*EXERCISE DETAILS*
Only lines containing the string "kata" belong in the answer; copy all of them from the entries.

Page-level text extractions
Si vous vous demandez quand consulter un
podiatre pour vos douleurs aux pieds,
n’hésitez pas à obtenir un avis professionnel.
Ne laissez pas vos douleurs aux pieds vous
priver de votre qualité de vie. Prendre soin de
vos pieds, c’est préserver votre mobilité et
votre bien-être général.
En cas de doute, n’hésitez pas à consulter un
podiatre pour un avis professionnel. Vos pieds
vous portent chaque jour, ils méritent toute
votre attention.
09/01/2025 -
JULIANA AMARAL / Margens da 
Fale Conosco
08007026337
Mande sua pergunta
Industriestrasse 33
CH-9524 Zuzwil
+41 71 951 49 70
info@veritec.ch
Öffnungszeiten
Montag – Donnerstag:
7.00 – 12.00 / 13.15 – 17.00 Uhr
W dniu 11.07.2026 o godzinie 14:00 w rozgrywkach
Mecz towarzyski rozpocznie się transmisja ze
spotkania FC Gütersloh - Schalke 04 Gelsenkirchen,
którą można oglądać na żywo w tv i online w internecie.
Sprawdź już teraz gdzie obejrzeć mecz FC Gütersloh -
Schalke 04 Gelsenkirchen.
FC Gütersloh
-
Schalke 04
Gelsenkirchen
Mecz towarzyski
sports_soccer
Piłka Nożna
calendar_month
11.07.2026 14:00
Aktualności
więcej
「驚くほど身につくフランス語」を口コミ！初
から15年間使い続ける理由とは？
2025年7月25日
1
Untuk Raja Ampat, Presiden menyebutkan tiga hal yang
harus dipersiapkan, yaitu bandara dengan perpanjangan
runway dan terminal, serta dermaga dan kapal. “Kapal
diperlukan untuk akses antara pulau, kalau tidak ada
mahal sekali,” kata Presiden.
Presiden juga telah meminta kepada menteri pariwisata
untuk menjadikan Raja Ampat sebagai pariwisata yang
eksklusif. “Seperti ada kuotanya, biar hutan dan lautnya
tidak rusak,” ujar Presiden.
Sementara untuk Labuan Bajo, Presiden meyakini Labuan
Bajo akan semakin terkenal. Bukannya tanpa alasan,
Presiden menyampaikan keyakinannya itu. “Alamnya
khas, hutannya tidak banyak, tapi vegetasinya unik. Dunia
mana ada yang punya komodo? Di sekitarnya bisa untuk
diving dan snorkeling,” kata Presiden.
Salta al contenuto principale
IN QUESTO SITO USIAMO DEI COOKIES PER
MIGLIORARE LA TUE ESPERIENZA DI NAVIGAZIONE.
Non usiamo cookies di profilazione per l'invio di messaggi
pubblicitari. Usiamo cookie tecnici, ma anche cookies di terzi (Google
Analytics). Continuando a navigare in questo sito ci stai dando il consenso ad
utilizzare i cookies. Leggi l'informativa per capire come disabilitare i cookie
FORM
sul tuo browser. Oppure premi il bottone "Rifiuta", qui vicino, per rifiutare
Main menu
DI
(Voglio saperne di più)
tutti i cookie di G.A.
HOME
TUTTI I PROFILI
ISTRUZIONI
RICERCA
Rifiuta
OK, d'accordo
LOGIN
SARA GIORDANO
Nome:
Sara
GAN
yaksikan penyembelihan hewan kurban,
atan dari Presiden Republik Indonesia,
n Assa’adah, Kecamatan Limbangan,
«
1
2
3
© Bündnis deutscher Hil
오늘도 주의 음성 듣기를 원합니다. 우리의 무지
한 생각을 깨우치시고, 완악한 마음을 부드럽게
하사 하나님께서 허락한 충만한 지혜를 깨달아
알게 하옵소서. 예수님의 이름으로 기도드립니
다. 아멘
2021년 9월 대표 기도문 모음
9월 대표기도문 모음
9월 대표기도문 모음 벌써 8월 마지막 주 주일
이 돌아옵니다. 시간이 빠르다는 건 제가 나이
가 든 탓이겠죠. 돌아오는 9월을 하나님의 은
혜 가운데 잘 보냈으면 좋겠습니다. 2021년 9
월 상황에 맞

*WRITTEN ANSWER*
mahal sekali,” kata Presiden.
diving dan snorkeling,” kata Presiden.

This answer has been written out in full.